After the lesson on courage, Jonathan's teachers informed them that they would begin their ELA lesson. "Please return to your seats and take out your pencils and notebooks. We are going to begin our Do Now. You will have three minutes to complete the activity." Jonathan returned to his desk and got himself ready to start his lesson. The teacher handed out the Do Now and Jonathan began working on the assignment. After three minutes, the teacher asked scholars to stop and pass their Do Nows forward. They quickly and efficiently passed them to the front of the room. One scholar stood up and silently collected each pile from the front desks. He then walked to the teachers' desk and set the Do Nows down.

"Next, we will describe the Aim, go over the agenda and homework, and then instruction will begin. Our aim for today is that scholars will be able to ask and answer key questions about key details in a text. Today we will begin by having a group lesson on key details in a text. After our group lesson, we'll practice finding key details together. Then we will break into small groups; some of you will work with Ms. Baxter, some of you will work with me, and some of you will work in pairs on a learning activity. You will rotate between these three stations. After that, we will do independent work where you can practice on your own and see if you learned how to find key details in your story."

"Your homework for tonight will be directly linked to our aim today. You will select a story of your choosing that is appropriate for you. Your homework will be to read the story and identify key details through the use of a 'story mountain' graphic organizer - Remember, we used this last week in our lesson. This graphic organizer will allow you to write down key details in the beginning, middle, and end of a story. Using the key details, you will then generate one rigorous, detail-focused question, such as 'Why was the elephant so sad at the beginning of the story?' We will discuss your detail-focused question tomorrow! Do any of my friends have questions?"

Jonathan listened to his teachers give a lesson on key details and then they worked together on finding key details. He felt like he understood the idea, but he was excited to work in a smaller group so he could ask more specific questions. After the group lesson and guided practice, the teachers divided the scholars into the groups; he was going to work with Ms. Baxter first. He loved being able to work in small groups. He felt a lot more comfortable asking questions in front of fewer scholars.

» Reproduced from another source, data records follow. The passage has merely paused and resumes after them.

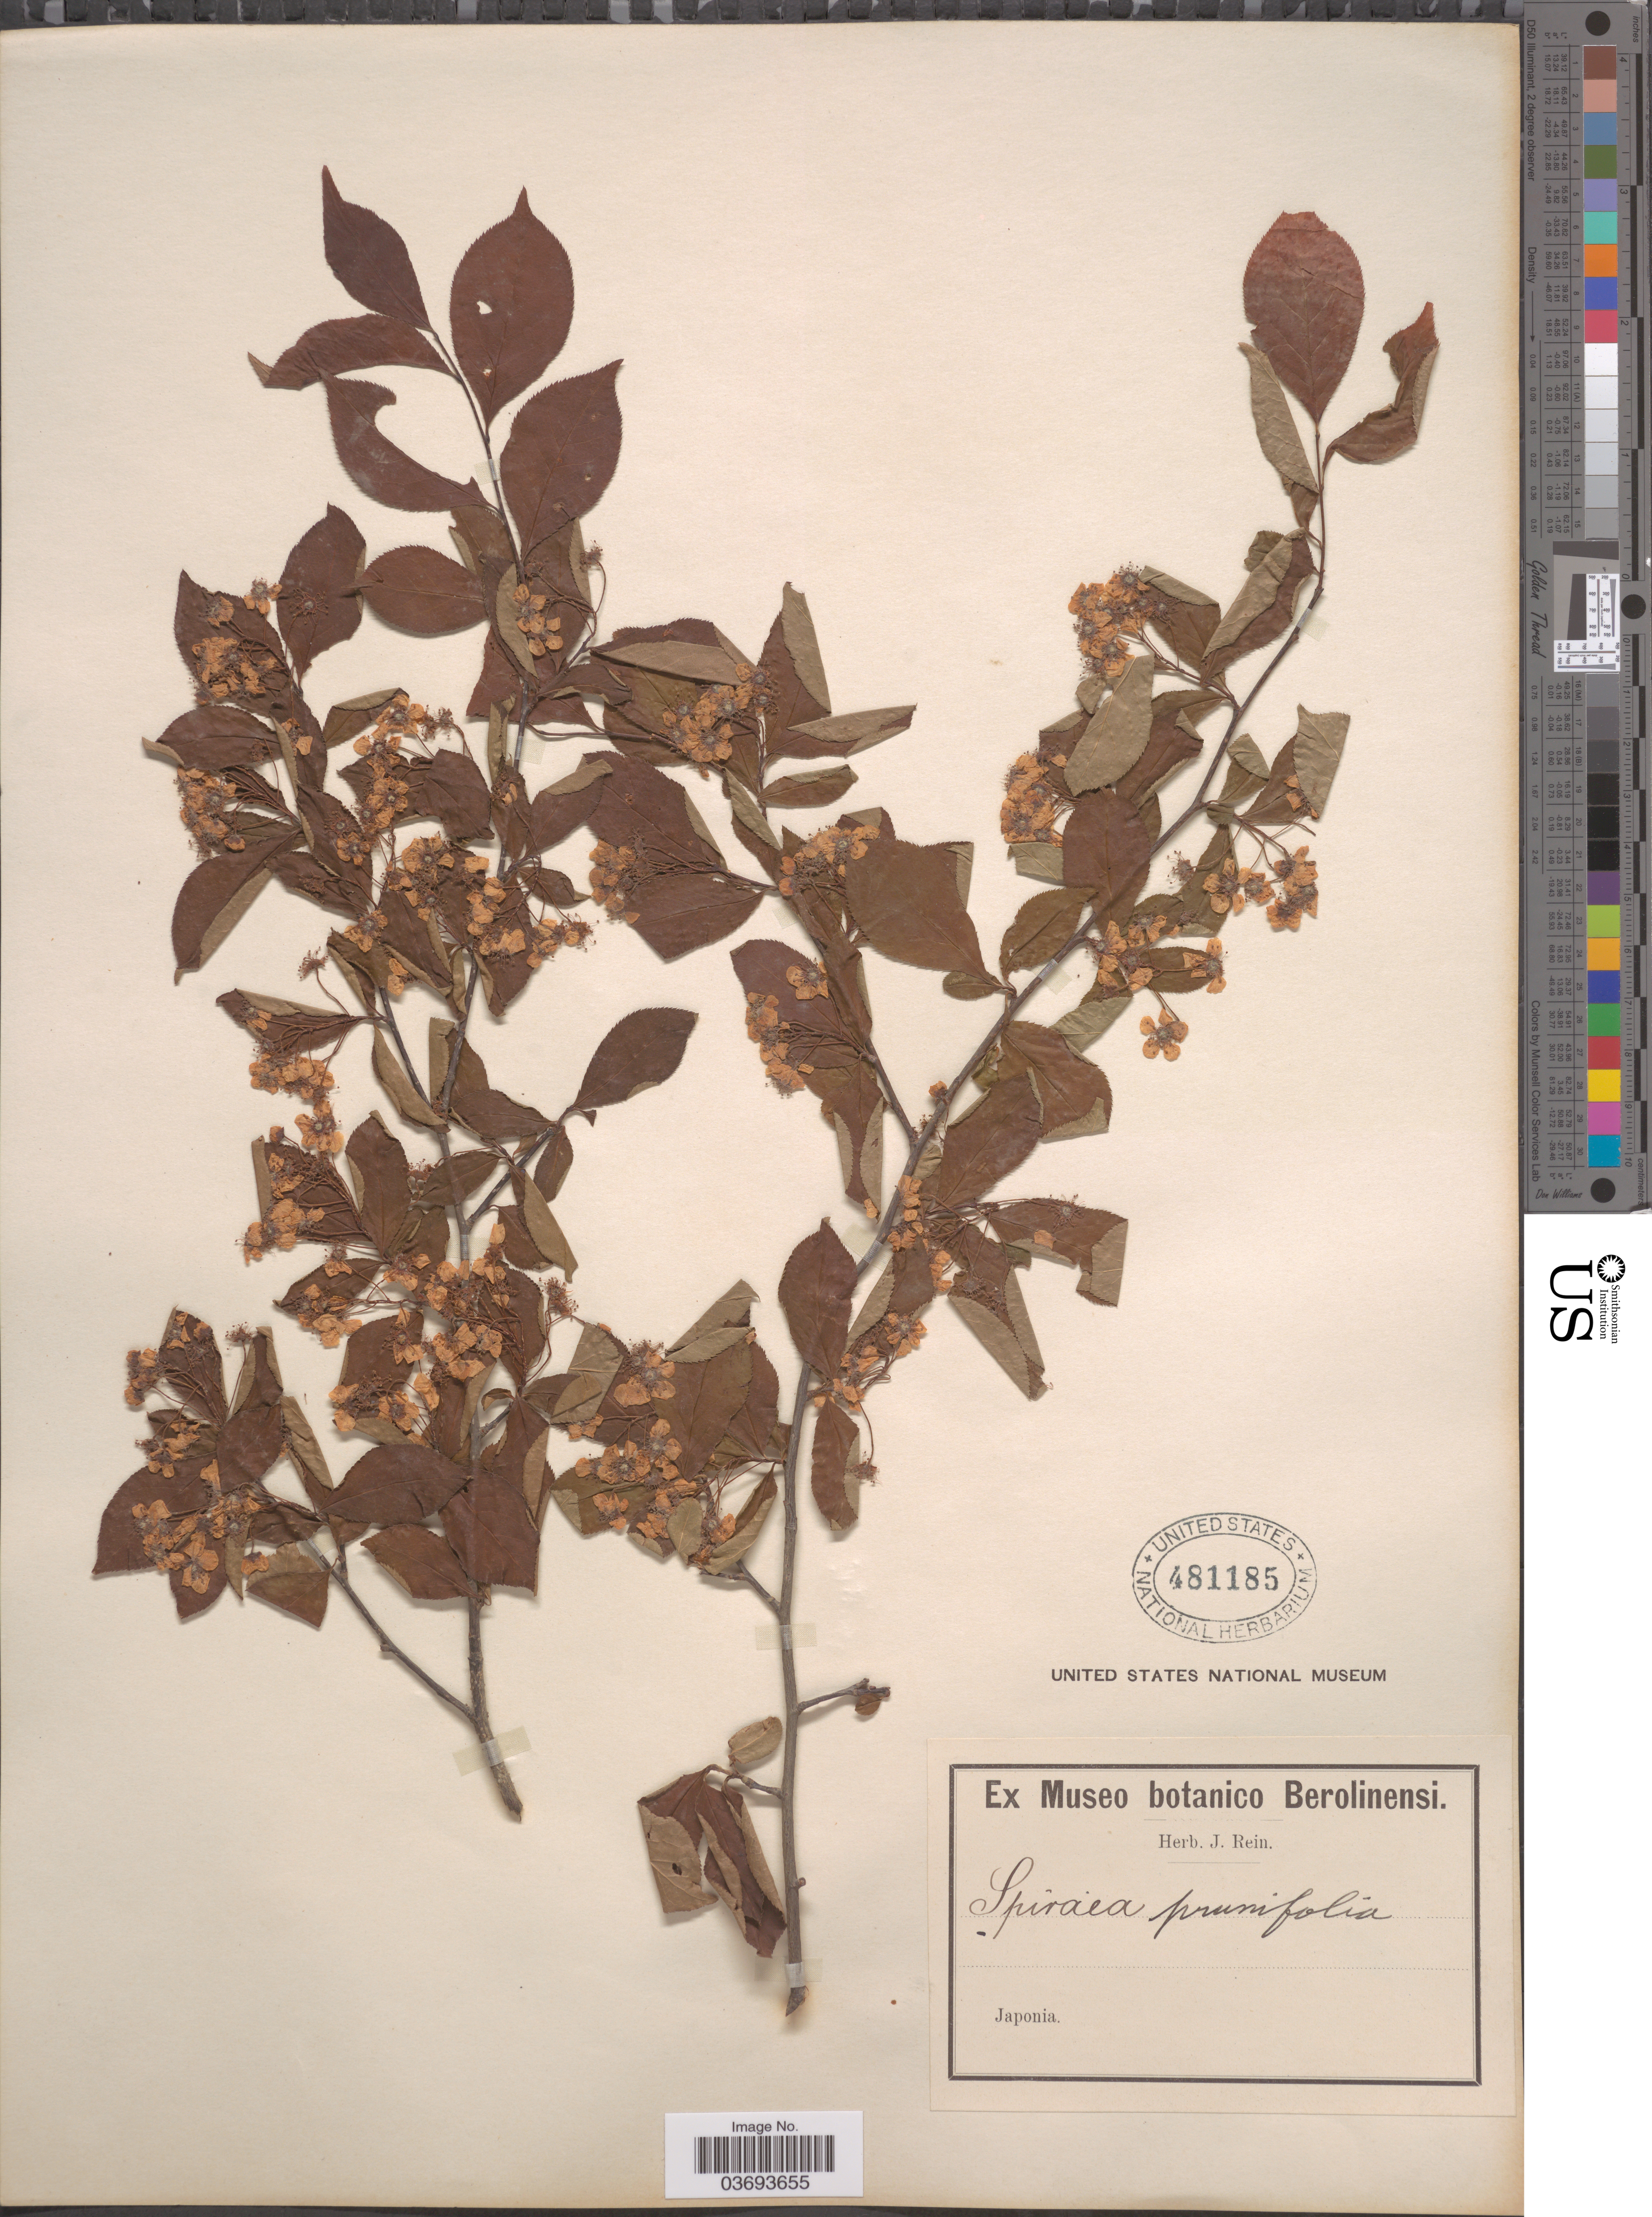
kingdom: Plantae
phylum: Tracheophyta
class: Magnoliopsida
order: Rosales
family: Rosaceae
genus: Spiraea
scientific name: Spiraea prunifolia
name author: Siebold & Zucc.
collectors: ex herb. J. Rein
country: Japan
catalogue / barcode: US 481185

And he loved the personalized attention he got from his teacher during small group activities!

Jonathan and his classmates rotated between the stations, all having a chance to work with each teacher and work in pairs. He felt like he had a pretty good handle on key details by the end, but he was excited to practice on his own. Ms. Baxter said, "Friends, thank you for working so hard today! Now, let's move to independent practice." The independent practice was challenging, but Jonathan worked really hard and stretched his brain. He knew he might not have identified every key detail, but he was getting the hang of it! This was exciting! "Okay, friends, now we will complete an exit ticket so that Ms. Johnson and I can assess your learning for today. After the exit tickets, we are going to transition to our math lesson!"

Ms. Baxter and Ms. Johnson handed out the exit tickets and the scholars began to work. Jonathan looked around and saw that all of his classmates were working. He felt proud of his class - they all worked so hard and tried to live up to the high expectations their teachers set for them. He felt pretty lucky to be at this school.

Seriously, that's in the application. (Pages 65 and 66 of the PDF, if you want to find it yourself.) We can't wait to keep reading in the hopes of more fictional depictions.